Admiring the Love of Life

When life speeds up, schedules overlap, travel piles on, or I simply feel overwhelmed, I've noticed something about myself that I used to carry a great deal of shame around. I go straight to fear. Not just the fear that something might be wrong with my body, but a much deeper fear. If I'm honest, it's the fear that this could somehow be the beginning of the end.
For years, I judged myself for it, especially because of the work I do. I felt like I should know better. But I've come to realize that regulation isn't a finish line. It's a relationship. Some days it feels steady, and other days it asks a little more of us. I also know I'm not alone. So many people I've spoken with have shared some version of this same fear.
Part of me wonders if mine began because I've brushed up against death before. After my major surgery as a teenager, I spent years trying to prove just how alive I was, chasing adventure and living on the edge. It grew even stronger after I became a mother. Suddenly, love was accompanied by a whole new kind of vulnerability.
These days, I notice it most when I fly.

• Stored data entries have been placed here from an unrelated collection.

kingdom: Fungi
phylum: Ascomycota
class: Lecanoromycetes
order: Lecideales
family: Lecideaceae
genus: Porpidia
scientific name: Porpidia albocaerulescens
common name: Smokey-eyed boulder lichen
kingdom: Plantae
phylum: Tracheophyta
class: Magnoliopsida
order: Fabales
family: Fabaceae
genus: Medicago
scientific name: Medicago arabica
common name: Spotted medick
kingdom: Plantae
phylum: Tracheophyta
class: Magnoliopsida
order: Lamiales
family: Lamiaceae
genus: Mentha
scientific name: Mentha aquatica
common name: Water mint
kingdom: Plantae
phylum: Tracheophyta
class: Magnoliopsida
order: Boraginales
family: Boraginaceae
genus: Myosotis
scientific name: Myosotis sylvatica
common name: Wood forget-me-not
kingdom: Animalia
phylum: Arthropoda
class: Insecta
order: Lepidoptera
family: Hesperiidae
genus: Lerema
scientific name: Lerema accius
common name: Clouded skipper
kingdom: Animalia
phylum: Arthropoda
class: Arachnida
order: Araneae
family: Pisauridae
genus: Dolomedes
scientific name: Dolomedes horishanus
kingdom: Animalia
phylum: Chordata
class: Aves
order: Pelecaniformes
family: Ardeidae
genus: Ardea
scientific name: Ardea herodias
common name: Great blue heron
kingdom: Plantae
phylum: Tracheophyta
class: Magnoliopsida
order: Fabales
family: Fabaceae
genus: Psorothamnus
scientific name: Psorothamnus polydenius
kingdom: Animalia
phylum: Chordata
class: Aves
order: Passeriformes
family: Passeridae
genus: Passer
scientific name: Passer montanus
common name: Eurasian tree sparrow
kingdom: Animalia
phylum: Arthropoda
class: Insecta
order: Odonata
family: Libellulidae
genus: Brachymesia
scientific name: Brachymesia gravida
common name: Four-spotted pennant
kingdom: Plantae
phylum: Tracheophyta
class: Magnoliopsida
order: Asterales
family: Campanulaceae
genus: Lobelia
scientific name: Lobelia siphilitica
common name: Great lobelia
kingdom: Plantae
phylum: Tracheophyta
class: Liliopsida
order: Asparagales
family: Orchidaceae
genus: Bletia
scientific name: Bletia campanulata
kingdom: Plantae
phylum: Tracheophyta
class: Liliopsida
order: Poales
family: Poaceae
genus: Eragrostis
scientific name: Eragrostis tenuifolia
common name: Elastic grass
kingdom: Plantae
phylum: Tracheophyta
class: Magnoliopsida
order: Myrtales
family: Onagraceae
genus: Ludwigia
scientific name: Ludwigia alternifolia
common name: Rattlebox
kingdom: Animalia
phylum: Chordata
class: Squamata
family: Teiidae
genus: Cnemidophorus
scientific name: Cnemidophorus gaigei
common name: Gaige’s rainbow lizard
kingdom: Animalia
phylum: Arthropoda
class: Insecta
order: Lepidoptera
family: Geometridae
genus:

The harder I try to push the fear away, the tighter it seems to hold on.
Then one evening, my beautiful husband said something that completely changed the way I saw it.
"I think it's admirable that you love life so much you don't want to lose it."
His words stayed with me. But as I reflected on them, I realized it wasn't actually life I was afraid of losing.
It was connection.
Connection with my husband, my daughter, my family, my friends, my work, my health, and this incredible community. Connection with breath, movement, music, laughter, creativity, and the simple privilege of waking up to another ordinary day.
What I had always viewed as a flaw in my nervous system suddenly looked very different. Maybe my fear wasn't something to conquer. Maybe it was simply revealing how deeply I love this life and the people in it.
Fear and love are opposites, but I've come to believe they often walk side by side. The deeper we love, the more vulnerable we become to loss. Perhaps that isn't a weakness. Perhaps it's part of what makes love so extraordinary.
Now, instead of asking myself, "Why am I so afraid?" I'm learning to ask, "What is it that I love so deeply?"
The answer is always the same.
The people.
The relationships.
The moments of connection that make this beautiful, ordinary life so meaningful.